Earwax type

Earwax typeGenetic testing and earwax type

Earwax is generally considered a pain in the neck, an annoying substance that collects in the ears and looks bad. Despite all, it plays an important role by waxing the auditory canal. In addition, it protects against insects, infections and physical particles such as dust, water and soil. Just as it is not good to have too little of it, it is also not beneficial to have too much of it for it can reduce the ability to hear. People differ among each other in the earwax type which can be wet or dry.

More details about earwax type

Most of the time, the auditory canal undergoes self-cleansing. Earwax does not form right next to the eardrum but rather on the periphery, somewhere in the outer 1/3 of the auditory canal. Slowly but persistently, the earwax migrates towards the periphery where it dries up, forms clusters and eventually falls off. The movements of the jaw, such as those which occur during chewing, also help in advancement of the earwax.
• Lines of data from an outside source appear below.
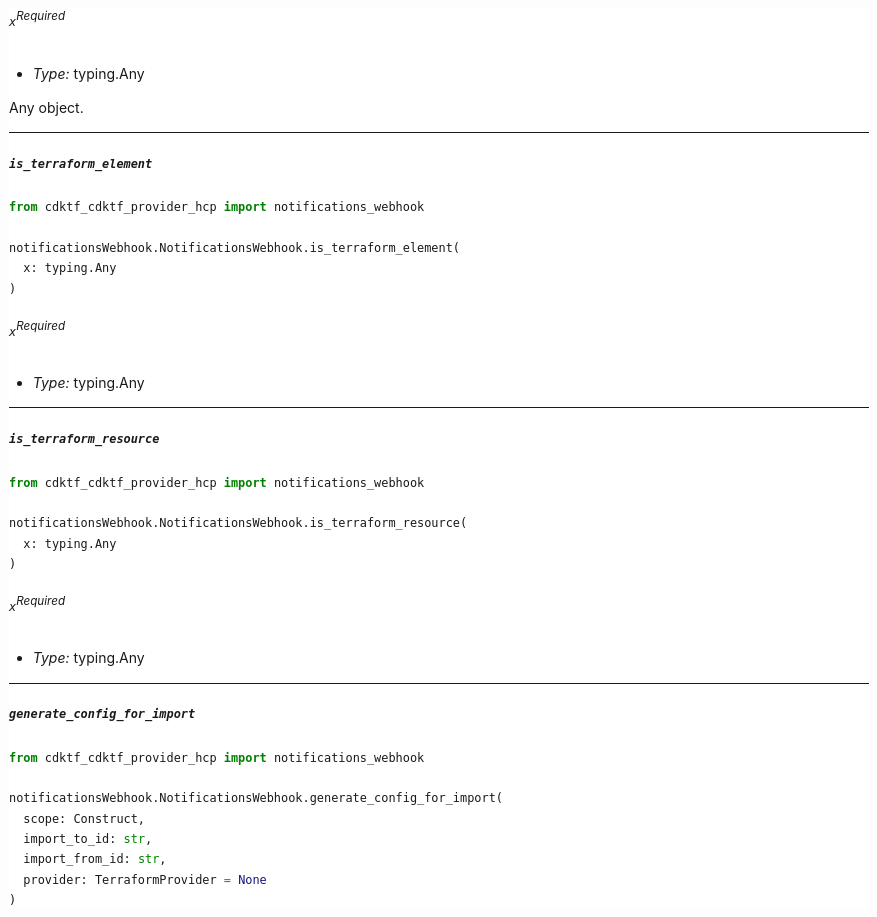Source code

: ###### `x`<sup>Required</sup> <a name="x" id="@cdktf/provider-hcp.notificationsWebhook.NotificationsWebhook.isConstruct.parameter.x"></a>

- *Type:* typing.Any

Any object.

---

##### `is_terraform_element` <a name="is_terraform_element" id="@cdktf/provider-hcp.notificationsWebhook.NotificationsWebhook.isTerraformElement"></a>

```python
from cdktf_cdktf_provider_hcp import notifications_webhook

notificationsWebhook.NotificationsWebhook.is_terraform_element(
  x: typing.Any
)
```

###### `x`<sup>Required</sup> <a name="x" id="@cdktf/provider-hcp.notificationsWebhook.NotificationsWebhook.isTerraformElement.parameter.x"></a>

- *Type:* typing.Any

---

##### `is_terraform_resource` <a name="is_terraform_resource" id="@cdktf/provider-hcp.notificationsWebhook.NotificationsWebhook.isTerraformResource"></a>

```python
from cdktf_cdktf_provider_hcp import notifications_webhook

notificationsWebhook.NotificationsWebhook.is_terraform_resource(
  x: typing.Any
)
```

###### `x`<sup>Required</sup> <a name="x" id="@cdktf/provider-hcp.notificationsWebhook.NotificationsWebhook.isTerraformResource.parameter.x"></a>

- *Type:* typing.Any

---

##### `generate_config_for_import` <a name="generate_config_for_import" id="@cdktf/provider-hcp.notificationsWebhook.NotificationsWebhook.generateConfigForImport"></a>

```python
from cdktf_cdktf_provider_hcp import notifications_webhook

notificationsWebhook.NotificationsWebhook.generate_config_for_import(
  scope: Construct,
  import_to_id: str,
  import_from_id: str,
  provider: TerraformProvider = None
)
```
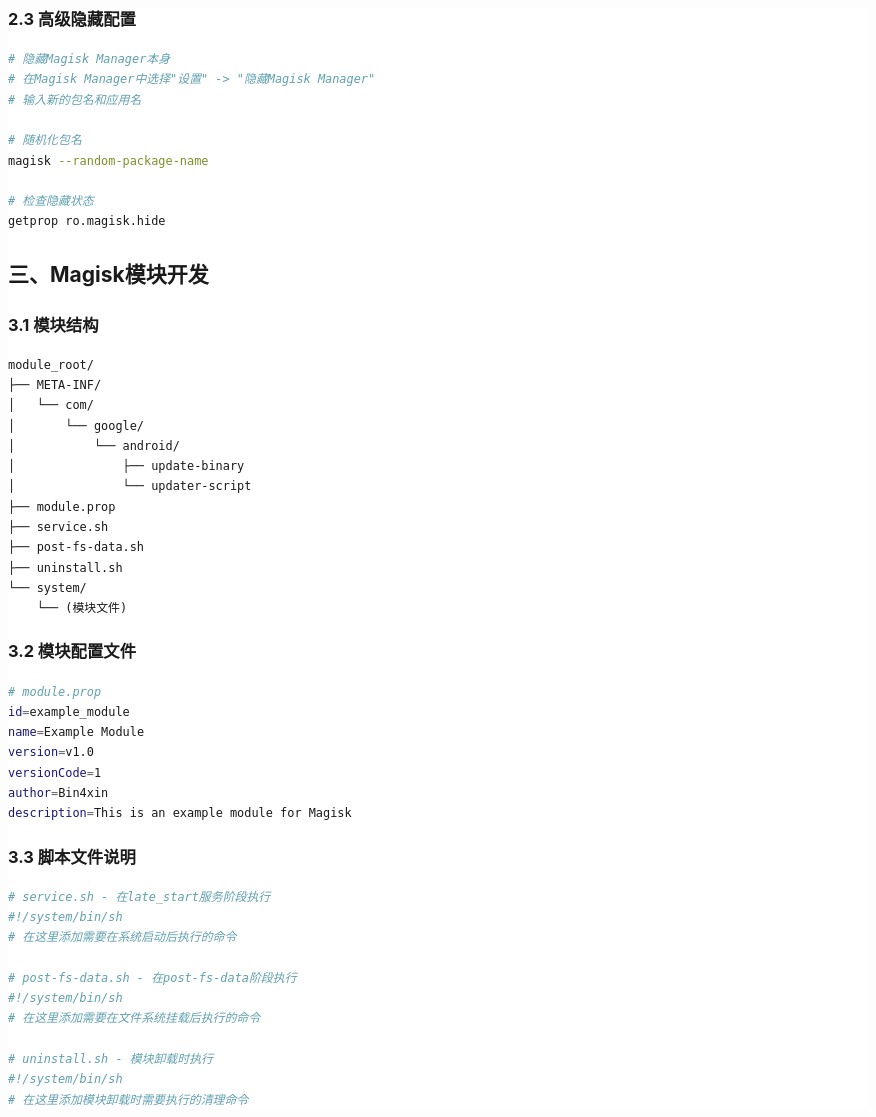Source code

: ### 2.3 高级隐藏配置
```bash
# 隐藏Magisk Manager本身
# 在Magisk Manager中选择"设置" -> "隐藏Magisk Manager"
# 输入新的包名和应用名

# 随机化包名
magisk --random-package-name

# 检查隐藏状态
getprop ro.magisk.hide
```

## 三、Magisk模块开发

### 3.1 模块结构
```
module_root/
├── META-INF/
│   └── com/
│       └── google/
│           └── android/
│               ├── update-binary
│               └── updater-script
├── module.prop
├── service.sh
├── post-fs-data.sh
├── uninstall.sh
└── system/
    └── (模块文件)
```

### 3.2 模块配置文件
```bash
# module.prop
id=example_module
name=Example Module
version=v1.0
versionCode=1
author=Bin4xin
description=This is an example module for Magisk
```

### 3.3 脚本文件说明
```bash
# service.sh - 在late_start服务阶段执行
#!/system/bin/sh
# 在这里添加需要在系统启动后执行的命令

# post-fs-data.sh - 在post-fs-data阶段执行
#!/system/bin/sh
# 在这里添加需要在文件系统挂载后执行的命令

# uninstall.sh - 模块卸载时执行
#!/system/bin/sh
# 在这里添加模块卸载时需要执行的清理命令
```
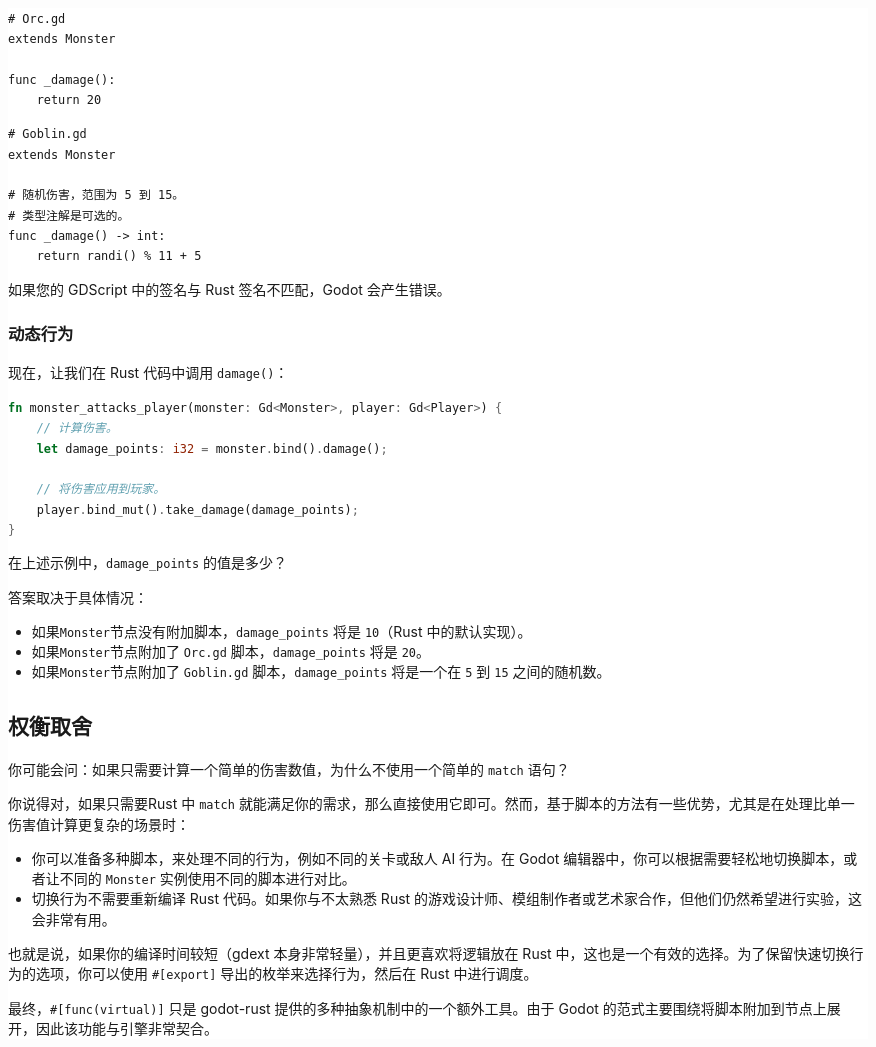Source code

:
 ```GDScript
# Orc.gd
extends Monster

func _damage():
    return 20
```

```GDScript
# Goblin.gd
extends Monster

# 随机伤害，范围为 5 到 15。
# 类型注解是可选的。
func _damage() -> int:
    return randi() % 11 + 5
```

如果您的 GDScript 中的签名与 Rust 签名不匹配，Godot 会产生错误。


### 动态行为

现在，让我们在 Rust 代码中调用  `damage()`：

```rust
fn monster_attacks_player(monster: Gd<Monster>, player: Gd<Player>) {
    // 计算伤害。
    let damage_points: i32 = monster.bind().damage();

    // 将伤害应用到玩家。
    player.bind_mut().take_damage(damage_points);
}
```

在上述示例中，`damage_points` 的值是多少？

答案取决于具体情况：

- 如果`Monster`节点没有附加脚本，`damage_points` 将是 `10`（Rust 中的默认实现）。
- 如果`Monster`节点附加了 `Orc.gd` 脚本，`damage_points` 将是 `20`。
- 如果`Monster`节点附加了 `Goblin.gd` 脚本，`damage_points` 将是一个在 `5` 到 `15` 之间的随机数。


## 权衡取舍

你可能会问：如果只需要计算一个简单的伤害数值，为什么不使用一个简单的 `match` 语句？

你说得对，如果只需要Rust 中 `match` 就能满足你的需求，那么直接使用它即可。然而，基于脚本的方法有一些优势，尤其是在处理比单一伤害值计算更复杂的场景时：

- 你可以准备多种脚本，来处理不同的行为，例如不同的关卡或敌人 AI 行为。在 Godot 编辑器中，你可以根据需要轻松地切换脚本，或者让不同的 `Monster` 实例使用不同的脚本进行对比。
- 切换行为不需要重新编译 Rust 代码。如果你与不太熟悉 Rust 的游戏设计师、模组制作者或艺术家合作，但他们仍然希望进行实验，这会非常有用。

也就是说，如果你的编译时间较短（gdext 本身非常轻量），并且更喜欢将逻辑放在 Rust 中，这也是一个有效的选择。为了保留快速切换行为的选项，你可以使用 `#[export]` 导出的枚举来选择行为，然后在 Rust 中进行调度。

最终，`#[func(virtual)]` 只是 godot-rust 提供的多种抽象机制中的一个额外工具。由于 Godot 的范式主要围绕将脚本附加到节点上展开，因此该功能与引擎非常契合。


[api-class-gdscript]: https://godot-rust.github.io/docs/gdext/master/godot/classes/struct.GDScript.html
[api-class-script]: https://godot-rust.github.io/docs/gdext/master/godot/classes/struct.Script.html
[api-scriptinstance]: https://godot-rust.github.io/docs/gdext/master/godot/obj/script/trait.ScriptInstance.html
[godot-csharp]: https://docs.godotengine.org/en/stable/tutorials/scripting/c_sharp/index.html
There are two types of earwax. The dry type contains around 20% of lipids and is of greyish-yellow colour and in shape of flake. The wet type contains around 50% lipids, is brown or honey-coloured and sticky. An individual's genetic material determines whether a person will have the wet or the dry form of earwax. The majority of people of the European and African descent have wet earwax while the majority of the people of Asian ancestry as well as Native Americans have the dry type of earwax. A change in the gene that causes dry earwax is also linked to a reduced production of sweat.